Our Representatives in the News
Governor Scott Walker
Walker arrived in Canada on June 12 to lead a six-day business development mission aimed at encouraging Canadian companies to consider establishing operations in Wisconsin or increasing their presence in the state. “Canada is already our largest trading partner, and this trip will provide us with the opportunity to build upon existing relationships and establish new ones, which we believe will pay dividends down the road,” Walker said. “Our infrastructure, dedicated work force, and pro-business environment are just some of the reasons why Canadian companies should seriously consider expanding in Wisconsin. I look forward to personally making that case during this trip.” The mission, which ran through June 17, focused on attracting foreign direct investment to Wisconsin.

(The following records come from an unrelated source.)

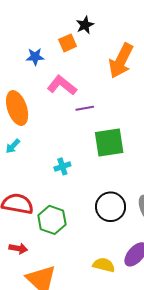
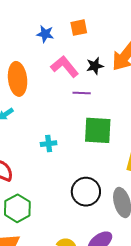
black star: (85, 25) -> (95, 66), moved
green hexagon: (52, 220) -> (17, 208), moved

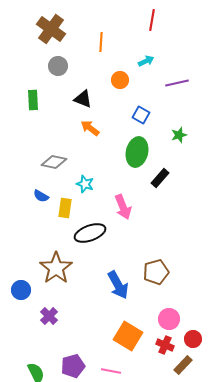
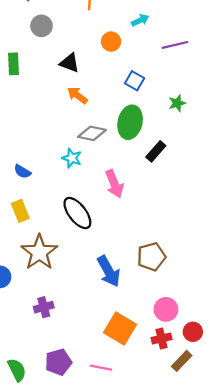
gray diamond: (54, 162) -> (92, 133), moved
yellow rectangle: (65, 208) -> (20, 211), moved, turned -30
black ellipse: (90, 233) -> (77, 213), turned 72
purple cross: (49, 316) -> (44, 307), moved, turned 30
red cross: (165, 345) -> (161, 339), turned -36

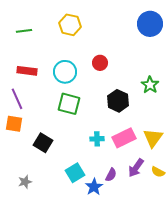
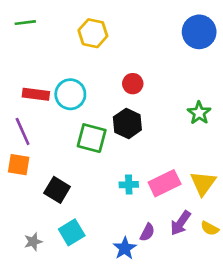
green line: (24, 31) -> (25, 23), moved
cyan circle: (65, 72) -> (70, 94), moved
black hexagon: (118, 101) -> (127, 123), moved
cyan square: (75, 173) -> (72, 232), moved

Representative Reid Ribble
Ribble joined the majority of the House of Representatives in passing Trade Promotion Authority with a vote of 219 to 211. “When we increase trade, Wisconsin’s workers win,” Ribble said. “The ability to sell more of our goods overseas is a victory for Wisconsin, as it should open up new markets for our cheese, milk, and butter all over the world – especially in Canada and Japan. I am continuing to weigh in with the U.S. Trade Representative regarding issues that are important to Wisconsin as we consider new trade deals, and will examine whether or not any future trade deals are good for Wisconsin and the nation and vote accordingly.”
Senator Tammy Baldwin
Baldwin, a member of the Health, Education, Labor and Pensions (HELP) Committee, has joined the committee’s ranking member, Senator Patty Murray (D-WA), in launching the Affordability is Access Act, a new bill that would build on contraception coverage access in the Affordable Care Act by ensuring that when the FDA approves birth control pills for over the counter use, they will be covered without cost sharing and without the need for a prescription. The legislation would help expand women’s access to affordable birth control while maintaining the FDA’s sole authority to determine the safety and quality of drugs.
“Millions of women across the country have already benefited from the cost saving measures included in the Affordable Care Act, and the Affordability is Access Act builds on that progress by ensuring birth control pills will continue to be covered by insurance companies once the FDA approves their use over-the-counter,” Baldwin said. “Not only is this about making a basic tenant of women’s health care more accessible, it’s about making it more affordable. I’m proud to support this effort that expands the comprehensive health care women need, when they need it – without extra costs or political interference.”
Source: Baldwin press release
President Barack Obama
There’s no path for Congress to send President Barack Obama a historic free trade package right now, potentially marking the death of a measure he envisioned as a pillar of his second-term legacy. The House voted on June 16 to extend until the end of July a deadline for resolution on a trade package after the measure failed dramatically last week amid a Democratic rebellion. The delay hardly resolves the issue as top lawmakers readily admit they don’t know what they’ll do to change the outcome. Presidential politics, meanwhile, are inflaming the situation as Democratic frontrunner Hillary Clinton sides with her party on Capitol Hill in critiquing the measure. There are two bills at issue in the congressional standoff. One, called trade promotion authority, would clear the way for Obama’s 12-nation Trans-Pacific Partnership by guaranteeing it an up-or-down vote without amendments. It’s backed by Republicans but opposed by Democrats who largely loathe the prospect of another big trade agreement. The other is Trade Adjustment Assistance, which aids workers displaced by globalization. This measure is backed by Democrats but opposed by Republicans who see it as an unnecessary welfare program.